PAGE TEXT:
10. Ms Daykin said that the bank statements referred to by the judge in paragraph 36; "that arrived so late that no opportunity existed to verify their contents" were in fact the originals of documents which had already been submitted as copies. The judge's comments as to inconsistencies should have been addressed in the light of the number of positive findings and the evidence of the children's continuing schooling in Pakistan.

11. Ms Daykin said that the judge's conclusions as to the husband's salary (paragraph 33 of the determination) should have been put to the witness, as a matter of common law fairness. I asked Ms Daykin whether the appellants had been put on notice as to the respondent's doubts by the statement in the refusal letter that "the whereabouts of your husband, and his circumstances, are not clear". She said that this was no more than a very broad allegation.

WORK ORDER:
In the appeal text, what does Ms Daykin say the late-arriving bank statements actually were? You won't need the lines that come next.

RECORDS SUPPLIED:
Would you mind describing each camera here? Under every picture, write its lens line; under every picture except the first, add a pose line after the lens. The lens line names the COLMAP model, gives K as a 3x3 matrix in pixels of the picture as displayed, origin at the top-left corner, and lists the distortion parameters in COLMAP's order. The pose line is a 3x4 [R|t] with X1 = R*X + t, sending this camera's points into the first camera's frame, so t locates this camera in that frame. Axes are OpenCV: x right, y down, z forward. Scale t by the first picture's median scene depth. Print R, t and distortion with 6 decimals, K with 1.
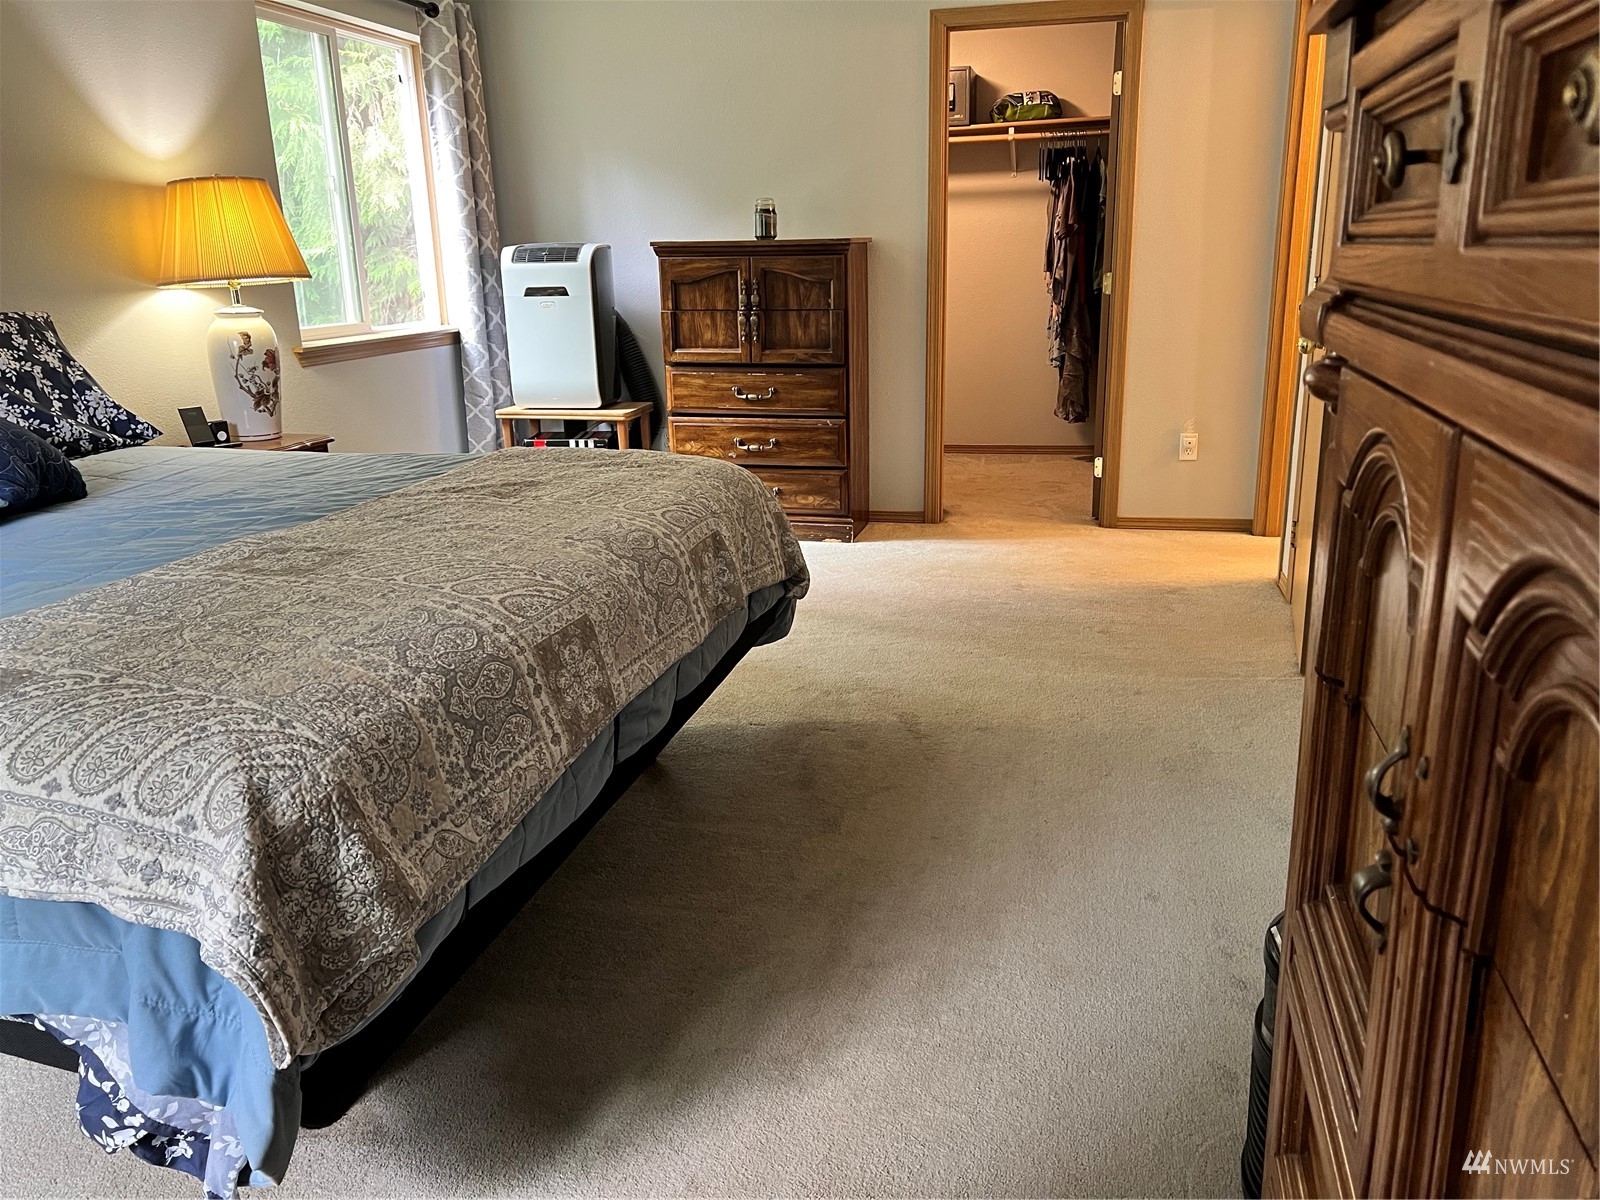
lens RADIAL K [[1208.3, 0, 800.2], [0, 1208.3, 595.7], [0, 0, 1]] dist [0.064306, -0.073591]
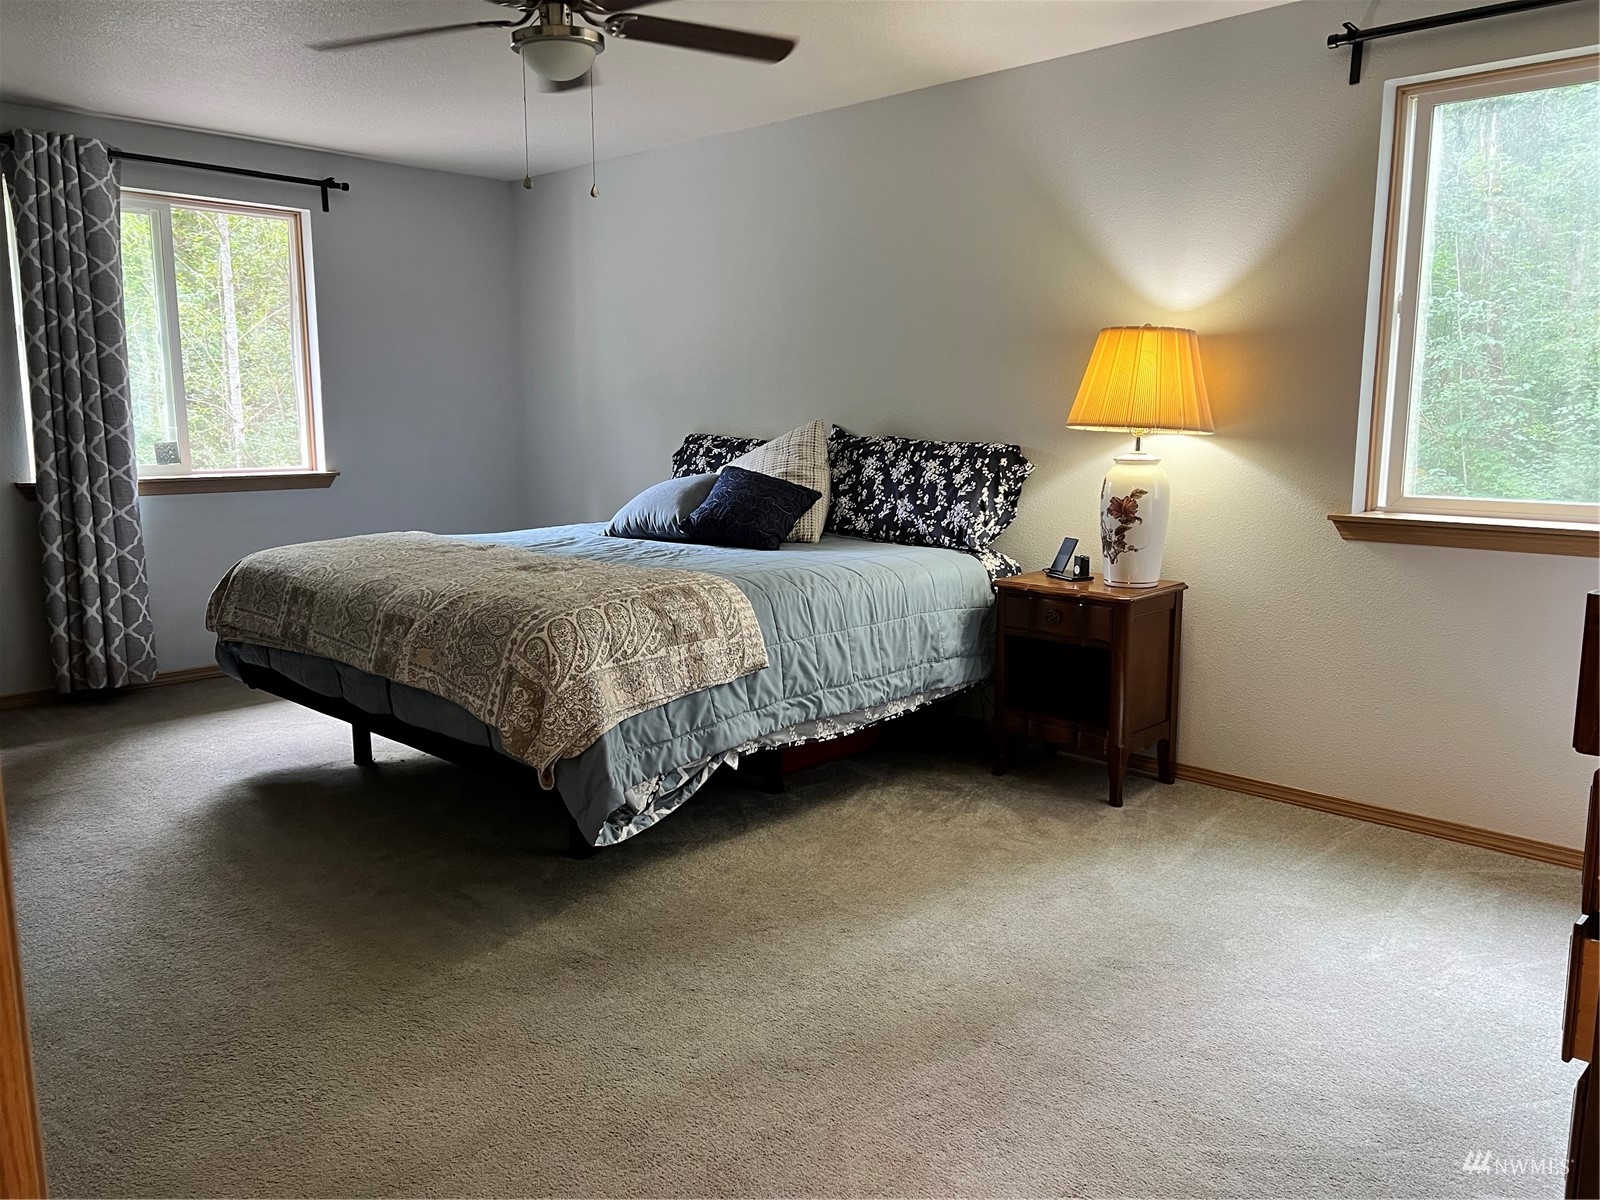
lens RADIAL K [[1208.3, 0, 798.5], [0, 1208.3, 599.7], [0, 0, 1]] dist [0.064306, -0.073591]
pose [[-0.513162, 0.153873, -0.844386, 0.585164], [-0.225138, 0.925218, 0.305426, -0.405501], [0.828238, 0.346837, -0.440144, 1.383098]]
* * *
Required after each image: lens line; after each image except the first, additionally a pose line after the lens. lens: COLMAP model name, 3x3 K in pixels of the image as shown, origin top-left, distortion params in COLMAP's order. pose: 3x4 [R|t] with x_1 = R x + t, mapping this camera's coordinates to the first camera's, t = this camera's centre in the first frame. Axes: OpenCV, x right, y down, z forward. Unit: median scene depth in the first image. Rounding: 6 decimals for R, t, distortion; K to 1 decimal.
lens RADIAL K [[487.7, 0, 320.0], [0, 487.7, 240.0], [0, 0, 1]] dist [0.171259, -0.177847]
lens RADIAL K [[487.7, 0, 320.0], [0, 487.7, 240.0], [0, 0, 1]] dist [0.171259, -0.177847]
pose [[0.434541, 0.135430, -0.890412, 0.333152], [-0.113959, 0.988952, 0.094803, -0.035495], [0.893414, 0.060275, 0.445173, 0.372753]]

EXPECTED OUTPUT:
They were the originals of documents that had already been submitted as copies.